Write a program in your chosen language which plays a perfect game of tic-tac-toe on a 3 * 3 board against a human player. However, every move has to be a different program, generated from the previous iteration.
How and in what form you evaluate human input, is up to you, but it has to be read from the standard input. Similarly, you are free to choose a method how you will determine which player starts (for example, you ask first, or you allow the human to enter an invalid move to signal that the computer starts, or other ideas).
Validating moves is not necessary, you can assume a fairly playing human opponent.
Basically, you have program which corresponds to a state of the board. The state is printed in any recognizable way, but at least the following level of detail is expected:
X.. 00X x..
After the human player entered his moves, your program has to generate the next iteration of itself as a source file in the same language (either to standard output or to a file) and terminate. You are not allowed to store information anywhere else outside of that source file. (it is not necessary for your program to build and run the generated program, it can be done by the user - however, it's not forbidden). When the generated program is built and run, it will behave similarly, display the state, wait for user input, etc.

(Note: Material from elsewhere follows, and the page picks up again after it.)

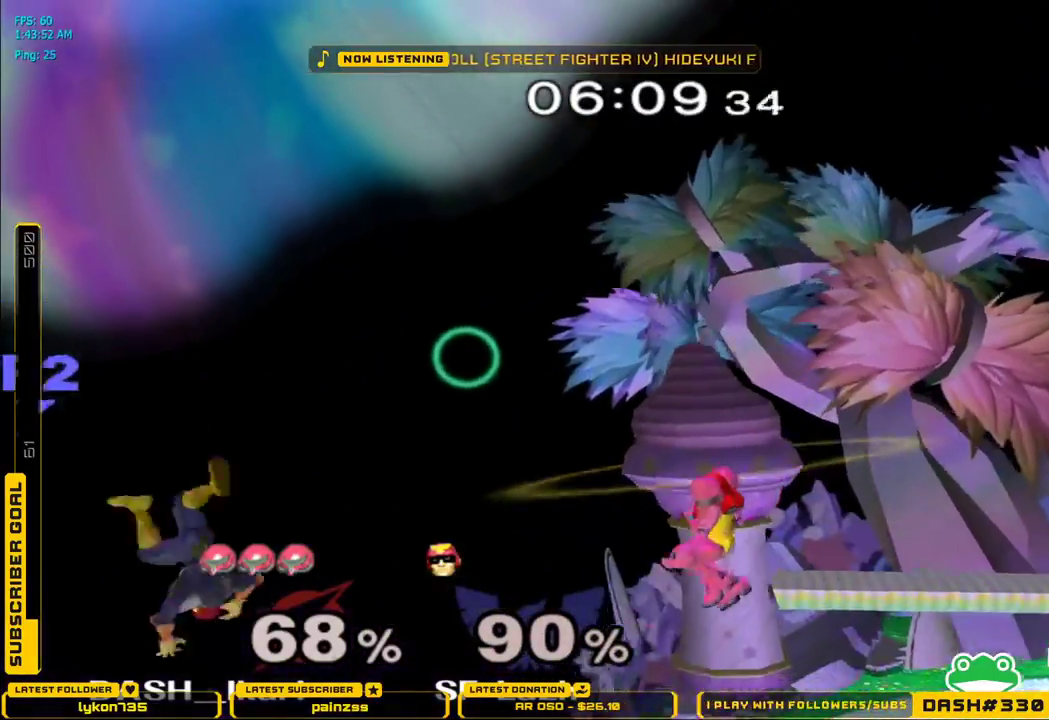
{"dt_ms": 500, "buttons": [], "left_stick": "right", "right_stick": "center"}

At the end of the game, you have to print the result (whether you won or it's a tie) in any unambiguously identifiable way.
By perfect play I mean the program must not lose, and if there is a possibility to force a win, it should win.
Shortest code wins, winner is selected at least 10 days after the first valid entry.
You get a 10% reduction in the score if your program can handle the building and launching of its next iteration. (I know, it's most probably not worth it) Of course, the program itself must be terminated by the time the next iteration accepts the moves from the user.
If you use some strange uncommon tricks, please post a short explanation with your code.